ЗАДАНИЕ -
Выпишите по порядку все ссылки в скобках, которые стоят после цитат в тексте документа ниже.

──────── ТЕКСТ ДОКУМЕНТА

Синицыну свойственно еще одно качество ''перестроенного'' человека: автор прямо называет его ''стукачом'' и определяет его отношение к людям следующим образом: ''Кто боится – тот садится''.
Другой попутчик – реставратор Калашников, ''паренек из семнадцатого века'', знаток русской истории и русской иконописи. Совершенно нелепый и беспомощный: ''В 1935–м, в громадной воле и разумности революции, этот Павел Павлович казался бессмыслицей, но он был – фактом'' (5;161).
''Человек-машина'' противостоит ''человеку-искусству''. Намечается новая антиномия в историософской концепции автора:
машина – искусство (в раннем творчестве: машина – инстинкт)
Свое развитие данная оппозиция получит в другой сюжетной линии – очерковой .которая посвящена истории русского рабочего движения. Эта линия представлена собственно очерком под названием ''История первого в России и в мире совета рабочих депутатов'', а также размышлениями и восприятием этих фактов Арбековым.
Так, партия большевиков, ее путь представляется ему путем ''ледокола истории, трактора, домны'' (5;181). Ледокола, не только сломавшего всю прежнюю историю, но и разрушившего все прежние убеждения и веры. Голос автор сливается с голосом персонажа и оценивает Новое время как эпоху ''перестроения правд, убеждений и верований'', эпоху, ''когда все земли теперешнего Советского Союза доказывали свою правоту всем, и в частности – винтовкою и топором в руках, когда в метели событий все тверже и крепче вычеркивалась рука пролетария, бравшая в себя и правду, и время, и земли, и людей …'' (5;251). Революция обернулась жестокой волей и разгулом, творимым коллективом: ''Революция началась не в Пятом году, а раньше, и не сама она пришла, а сделали ее люди, пролетарии …''(5;245).

────────────────
──────── ИСХОДНЫЕ ДАННЫЕ

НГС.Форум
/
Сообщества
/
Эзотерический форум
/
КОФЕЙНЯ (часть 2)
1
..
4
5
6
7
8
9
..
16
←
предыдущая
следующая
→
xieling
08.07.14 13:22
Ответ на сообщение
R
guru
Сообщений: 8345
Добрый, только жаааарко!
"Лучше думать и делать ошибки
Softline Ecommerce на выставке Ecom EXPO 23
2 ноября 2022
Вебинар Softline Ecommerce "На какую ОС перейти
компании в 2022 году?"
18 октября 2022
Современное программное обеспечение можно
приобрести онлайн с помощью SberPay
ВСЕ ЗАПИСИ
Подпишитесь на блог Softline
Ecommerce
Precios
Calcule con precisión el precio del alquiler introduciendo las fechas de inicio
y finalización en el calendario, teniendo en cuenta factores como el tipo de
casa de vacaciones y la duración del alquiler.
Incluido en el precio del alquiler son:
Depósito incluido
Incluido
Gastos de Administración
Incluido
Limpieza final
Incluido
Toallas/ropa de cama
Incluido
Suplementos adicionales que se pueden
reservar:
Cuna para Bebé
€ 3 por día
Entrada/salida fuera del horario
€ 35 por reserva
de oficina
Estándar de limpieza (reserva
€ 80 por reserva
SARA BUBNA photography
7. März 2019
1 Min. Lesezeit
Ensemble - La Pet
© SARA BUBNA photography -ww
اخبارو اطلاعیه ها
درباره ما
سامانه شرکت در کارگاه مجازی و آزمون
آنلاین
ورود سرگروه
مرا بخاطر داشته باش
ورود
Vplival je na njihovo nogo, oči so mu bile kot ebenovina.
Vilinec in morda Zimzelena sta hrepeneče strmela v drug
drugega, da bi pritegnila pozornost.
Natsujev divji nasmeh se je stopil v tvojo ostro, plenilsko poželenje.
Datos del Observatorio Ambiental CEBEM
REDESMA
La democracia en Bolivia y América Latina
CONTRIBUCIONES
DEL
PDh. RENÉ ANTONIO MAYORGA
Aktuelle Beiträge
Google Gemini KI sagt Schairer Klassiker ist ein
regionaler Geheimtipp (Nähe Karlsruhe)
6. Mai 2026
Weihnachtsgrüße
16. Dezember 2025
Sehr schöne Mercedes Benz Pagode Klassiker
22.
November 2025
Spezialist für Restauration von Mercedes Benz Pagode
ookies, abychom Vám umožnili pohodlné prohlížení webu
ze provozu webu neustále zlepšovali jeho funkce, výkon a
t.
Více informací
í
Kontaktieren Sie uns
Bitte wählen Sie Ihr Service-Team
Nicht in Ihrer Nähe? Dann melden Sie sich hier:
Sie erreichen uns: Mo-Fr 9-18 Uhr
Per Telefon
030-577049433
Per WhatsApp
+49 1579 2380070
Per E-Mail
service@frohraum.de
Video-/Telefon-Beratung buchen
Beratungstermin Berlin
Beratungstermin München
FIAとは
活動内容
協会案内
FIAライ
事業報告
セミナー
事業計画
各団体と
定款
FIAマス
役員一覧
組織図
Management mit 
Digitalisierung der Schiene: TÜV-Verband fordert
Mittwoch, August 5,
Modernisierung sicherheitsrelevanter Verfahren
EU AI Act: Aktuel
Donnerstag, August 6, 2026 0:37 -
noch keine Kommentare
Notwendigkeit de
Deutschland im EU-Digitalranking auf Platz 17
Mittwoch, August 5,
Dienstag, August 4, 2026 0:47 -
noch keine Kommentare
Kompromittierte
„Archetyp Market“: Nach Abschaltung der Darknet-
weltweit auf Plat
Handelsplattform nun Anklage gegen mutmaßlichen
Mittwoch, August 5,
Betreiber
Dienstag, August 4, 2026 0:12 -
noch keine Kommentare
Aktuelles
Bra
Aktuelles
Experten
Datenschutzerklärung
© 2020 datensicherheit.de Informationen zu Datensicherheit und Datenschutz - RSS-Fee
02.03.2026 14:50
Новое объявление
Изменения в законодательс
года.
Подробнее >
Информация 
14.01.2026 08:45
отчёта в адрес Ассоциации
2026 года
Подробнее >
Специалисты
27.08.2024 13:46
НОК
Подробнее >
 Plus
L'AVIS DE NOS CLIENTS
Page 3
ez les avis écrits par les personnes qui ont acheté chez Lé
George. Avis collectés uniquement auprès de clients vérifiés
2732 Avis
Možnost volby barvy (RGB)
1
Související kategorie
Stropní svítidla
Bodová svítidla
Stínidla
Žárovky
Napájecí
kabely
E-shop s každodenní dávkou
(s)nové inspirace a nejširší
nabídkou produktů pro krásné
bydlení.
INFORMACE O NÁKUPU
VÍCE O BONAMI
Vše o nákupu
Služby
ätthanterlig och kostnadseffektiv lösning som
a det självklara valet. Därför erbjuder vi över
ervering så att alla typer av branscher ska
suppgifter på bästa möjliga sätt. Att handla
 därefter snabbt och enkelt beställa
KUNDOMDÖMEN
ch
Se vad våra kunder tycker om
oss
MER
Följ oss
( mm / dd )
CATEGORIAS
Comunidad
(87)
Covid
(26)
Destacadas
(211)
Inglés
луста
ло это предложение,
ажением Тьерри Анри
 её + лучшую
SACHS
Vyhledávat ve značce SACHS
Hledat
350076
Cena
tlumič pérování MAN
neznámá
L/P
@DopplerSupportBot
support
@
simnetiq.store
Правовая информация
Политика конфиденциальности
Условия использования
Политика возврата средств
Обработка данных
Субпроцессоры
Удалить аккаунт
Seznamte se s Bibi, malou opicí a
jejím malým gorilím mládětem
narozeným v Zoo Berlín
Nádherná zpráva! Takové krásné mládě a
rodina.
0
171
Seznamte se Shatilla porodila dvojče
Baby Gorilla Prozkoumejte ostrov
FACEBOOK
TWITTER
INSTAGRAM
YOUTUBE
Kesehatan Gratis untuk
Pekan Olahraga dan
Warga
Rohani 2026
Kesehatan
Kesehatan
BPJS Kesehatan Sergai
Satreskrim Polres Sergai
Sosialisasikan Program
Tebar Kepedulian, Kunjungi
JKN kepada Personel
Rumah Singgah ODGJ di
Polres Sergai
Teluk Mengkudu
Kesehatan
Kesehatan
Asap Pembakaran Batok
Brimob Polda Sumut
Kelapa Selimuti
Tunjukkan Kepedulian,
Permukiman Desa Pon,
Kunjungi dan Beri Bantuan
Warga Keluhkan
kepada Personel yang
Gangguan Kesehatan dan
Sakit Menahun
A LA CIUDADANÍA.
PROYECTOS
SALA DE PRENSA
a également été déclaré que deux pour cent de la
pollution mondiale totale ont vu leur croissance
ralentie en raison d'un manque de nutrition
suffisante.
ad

────────────────

ОТВЕТ -
(5;161), (5;181), (5;251), (5;245)